To further optimize performance for long-context tasks, typical of AI agents, the architecture utilizes a hybrid attention mechanism. Instead of using full attention for every layer—which becomes computationally expensive as text gets longer—the model interleaves Sliding Window Attention (SWA) with Full Attention in a 3:1 ratio. This allows the model to process local context efficiently while periodically checking global dependencies. To prevent quality loss often associated with sliding windows, the design increases the number of query heads and incorporates a head-wise gated attention mechanism, which functions similarly to data-dependent sink tokens, ensuring relevant information is retained without unnecessary computation.

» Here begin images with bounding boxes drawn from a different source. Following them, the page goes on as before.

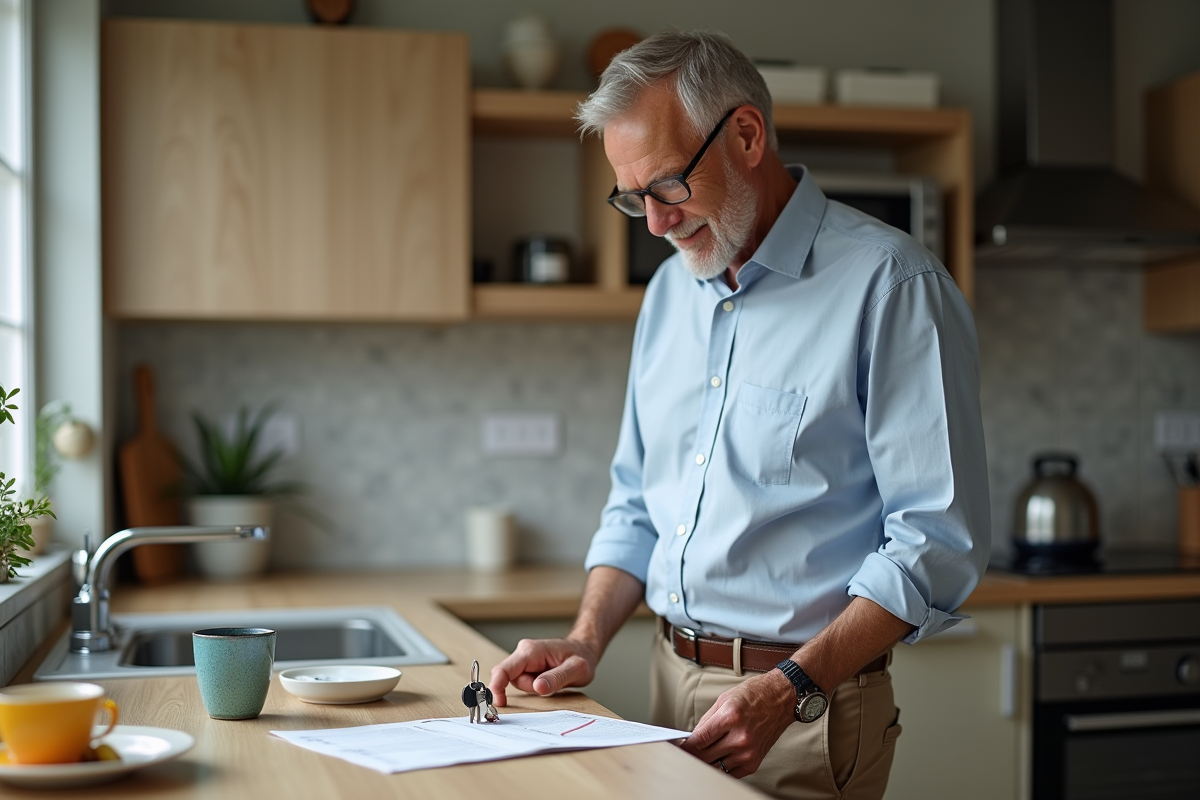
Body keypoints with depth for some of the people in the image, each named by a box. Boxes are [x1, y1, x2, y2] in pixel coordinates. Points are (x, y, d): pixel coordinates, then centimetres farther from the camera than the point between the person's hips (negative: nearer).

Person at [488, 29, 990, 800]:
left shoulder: (889, 285, -14)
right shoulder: (670, 290, 9)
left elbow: (938, 540, -17)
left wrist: (791, 688, -22)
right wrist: (588, 641, 1)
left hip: (806, 706, -6)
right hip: (672, 681, 7)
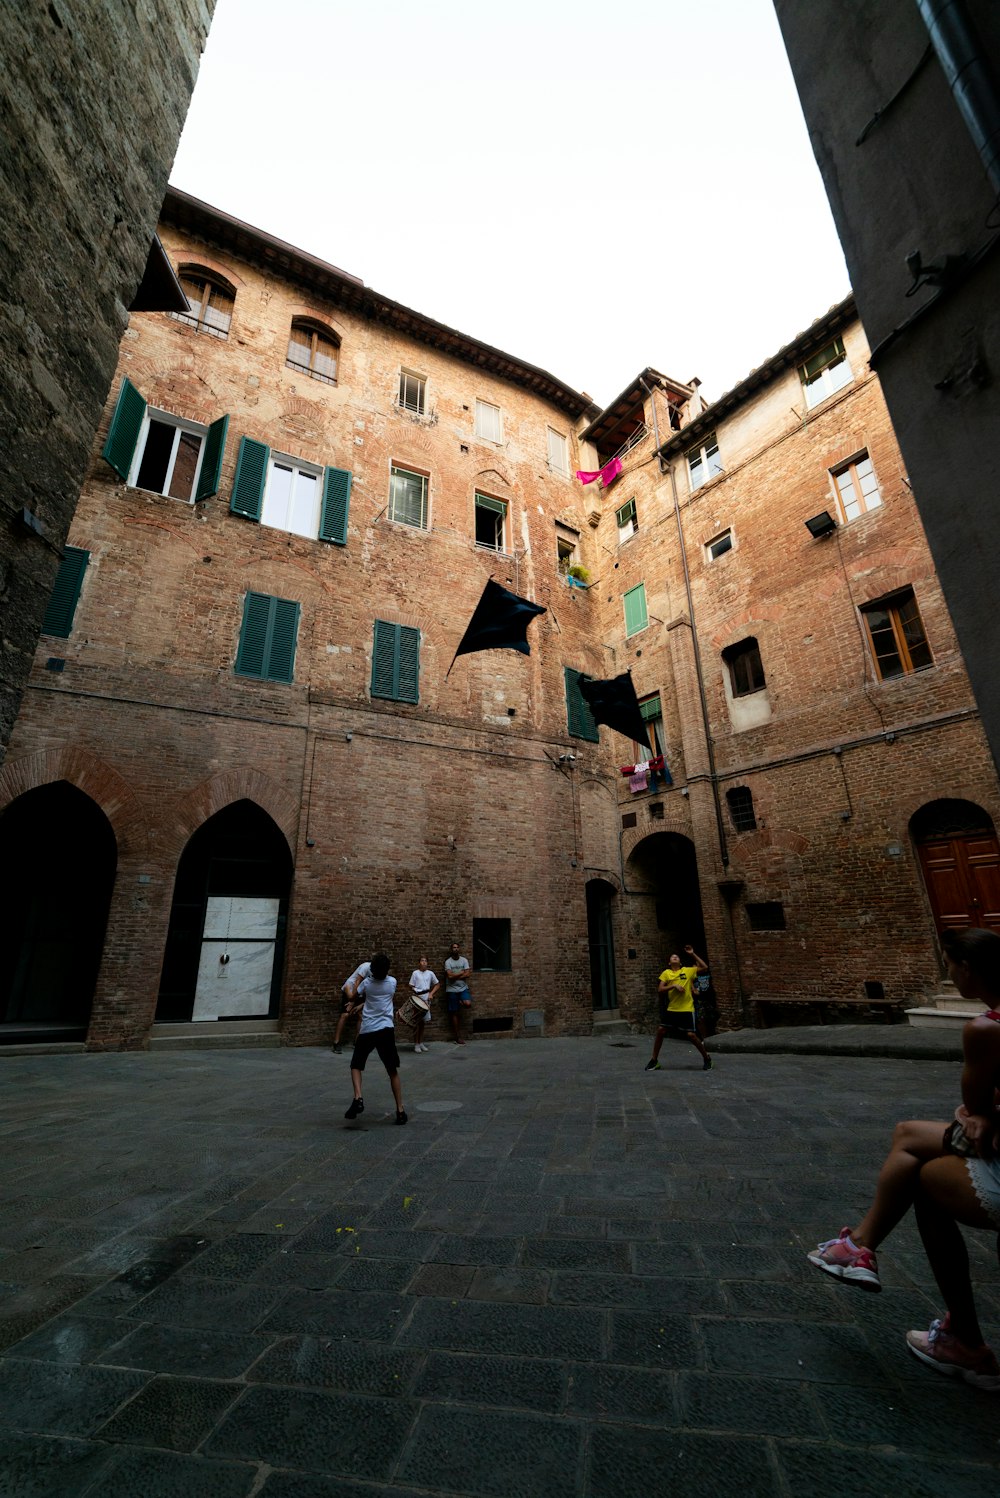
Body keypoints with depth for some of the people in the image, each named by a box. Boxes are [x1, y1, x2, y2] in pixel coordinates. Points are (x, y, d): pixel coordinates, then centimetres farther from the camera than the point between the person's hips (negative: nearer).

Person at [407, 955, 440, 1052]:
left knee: (423, 1022, 10)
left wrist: (431, 993, 2)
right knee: (417, 1022, -2)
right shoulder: (415, 973, -2)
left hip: (426, 1000, 3)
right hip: (417, 999, -3)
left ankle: (421, 1043, 22)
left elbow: (437, 984, 13)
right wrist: (416, 994, -15)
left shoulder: (430, 973, 5)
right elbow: (411, 987, -2)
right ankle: (416, 1044, 7)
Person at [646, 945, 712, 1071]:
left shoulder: (688, 971, 2)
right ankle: (654, 1060, 13)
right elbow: (660, 990, -4)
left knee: (691, 1035, -6)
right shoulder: (666, 973, 4)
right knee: (660, 1031, -1)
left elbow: (705, 967, -3)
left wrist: (693, 954, -6)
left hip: (687, 1009, -2)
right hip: (671, 1009, 2)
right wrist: (674, 986, -17)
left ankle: (706, 1058, 20)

The training process is built on a specialized infrastructure focusing on stability and scalability. It employs a multi-stage curriculum that transitions from general open-domain data to long-context and agent-specific data. A significant component of the post-training phase is a unified Reinforcement Learning (RL) framework called MIS-PO (Metropolis Independence Sampling-Filtered Policy Optimization). This technique stabilizes training for long-horizon reasoning by filtering out data samples that drift too far from the model’s policy, reducing gradient variance. The framework alternates between training domain-specific experts (in math, code, etc.) and distilling their capabilities back into a single generalist model, ensuring the final system is both versatile and robust.
Results
The paper demonstrates that Step 3.5 Flash achieves strong performance across various benchmarks, effectively balancing intelligence and efficiency.
Reasoning and Coding: The model scores 85.4% on IMO-AnswerBench and 86.4% on LiveCodeBench-v6, showing robust capabilities in mathematics and programming.
Agentic Capabilities: In tool-use and long-horizon tasks, it achieves 88.2% on 𝜏2-Bench and 69.0% on BrowseComp, indicating its suitability for complex agent workflows.
Efficiency: Under deployment conditions, the model sustains high throughput (approximately 170 tokens/s on Hopper GPUs), validating the architectural choices made for latency reduction.
Comparative Performance: The text reports performance on par with frontier systems such as GPT-5 and Gemini 3.0 Pro, suggesting it successfully narrows the gap between open models and proprietary leaders.
Conclusion
Step 3.5 Flash presents a high-density foundation for AI agents by combining a massive sparse MoE architecture with efficient hybrid attention and multi-token prediction. Through a stable training curriculum and a scalable reinforcement learning framework, the model delivers frontier-level reasoning and coding abilities with the speed requisite for industrial deployment.
For more information please consult the full paper.
Congrats to the authors for their work!
StepFun Team. “Step 3.5 Flash: Open Frontier-Level Intelligence with 11B Active Parameters.” arXiv preprint arXiv:2602.10604 (2026).